Elf Geschichten sind in diesem schmalen Bändchen versammelt. Und ohne übertreiben zu wollen, kann ich sagen, dass jede Story für sich genommen ein Kleinod auf dem Gebiet der Phantastik ist. Michael Leuchtenberger versteht nicht nur sein Handwerk, er weiß seine Werkzeuge auch zu nutzen, um uns aus der Welt des Alltags in seine unwirklichen Sphären zu führen. Unwirklich – mit diesem Wort lässt sich die Atmosphäre der meisten Geschichten wohl am Besten beschreiben.
Gleich in der ersten, der preisgekrönten "Am Ypsilon links", begleiten wir einen Jungen aus der dörflichen Normalität in einen Wald, wo ihn ein geheimnisvolles Mädchen begegnet. In "Kohlmanns Spielwaren" entdecken einige Kinder einen Automaten mit kleinen Spielzeugen, wobei die ganze Geschichte ein Hauch Nostalgie umweht. Meine Favoriten in dem Band sind "Wildwasser" und "Die Kapsel", die erste Geschichte lässt den Besuch in einem Freizeitpark zu einem wahren Horrortrip mutieren, die andere besticht durch eine leise Melancholie. Leuchtenberger genügen hierbei ein paar Pinselstriche, um Landschaften und Stimmungen zu erzeugen. Mit "Der Denunziant" bietet er uns eine moderne Variation poe-esken Grauens. Horror pur und wieder ausgehend von einer allzu profanen Normalität – hier in den Räumen eines Startups.

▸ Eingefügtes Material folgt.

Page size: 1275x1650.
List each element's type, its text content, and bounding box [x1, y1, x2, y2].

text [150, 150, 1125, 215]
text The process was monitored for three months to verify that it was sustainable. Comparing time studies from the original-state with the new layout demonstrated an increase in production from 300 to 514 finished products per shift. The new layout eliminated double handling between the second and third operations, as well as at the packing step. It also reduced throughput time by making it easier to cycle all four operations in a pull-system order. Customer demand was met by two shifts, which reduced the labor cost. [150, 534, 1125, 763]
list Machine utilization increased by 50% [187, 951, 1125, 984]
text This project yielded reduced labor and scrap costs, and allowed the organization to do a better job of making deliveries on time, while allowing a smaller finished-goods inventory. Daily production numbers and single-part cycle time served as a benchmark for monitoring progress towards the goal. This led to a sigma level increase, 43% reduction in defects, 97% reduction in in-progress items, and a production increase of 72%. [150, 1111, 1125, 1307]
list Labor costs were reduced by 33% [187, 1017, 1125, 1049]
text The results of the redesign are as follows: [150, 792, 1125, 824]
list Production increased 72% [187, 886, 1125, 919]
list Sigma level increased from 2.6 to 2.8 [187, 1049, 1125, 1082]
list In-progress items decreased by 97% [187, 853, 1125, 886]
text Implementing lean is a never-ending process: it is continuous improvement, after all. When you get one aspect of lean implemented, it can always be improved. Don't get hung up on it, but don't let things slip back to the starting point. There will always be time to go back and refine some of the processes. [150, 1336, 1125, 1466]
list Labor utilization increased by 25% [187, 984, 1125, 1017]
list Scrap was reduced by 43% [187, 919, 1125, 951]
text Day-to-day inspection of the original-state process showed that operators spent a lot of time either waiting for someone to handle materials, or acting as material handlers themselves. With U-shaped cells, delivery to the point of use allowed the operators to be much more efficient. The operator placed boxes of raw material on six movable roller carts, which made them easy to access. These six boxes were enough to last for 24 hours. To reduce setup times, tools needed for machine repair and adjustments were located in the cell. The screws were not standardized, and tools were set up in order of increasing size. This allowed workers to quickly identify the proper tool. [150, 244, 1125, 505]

Mir fiel auf, dass die Figuren im Kindesalter meist auf eine Reise mitgenommen werden – mal freiwillig, mal unwillentlich. Entgegen die Erwachsenen an einem Ort gefangen scheinen, von dem selten die Flucht gelingt. Bestenfalls kann man sich mit diesem Ort arrangieren. Vielleicht verleiht dieser Umstand den Kurzgeschichten diese Melancholie, die zugleich deren Charme ausmacht. Klare Empfehlung!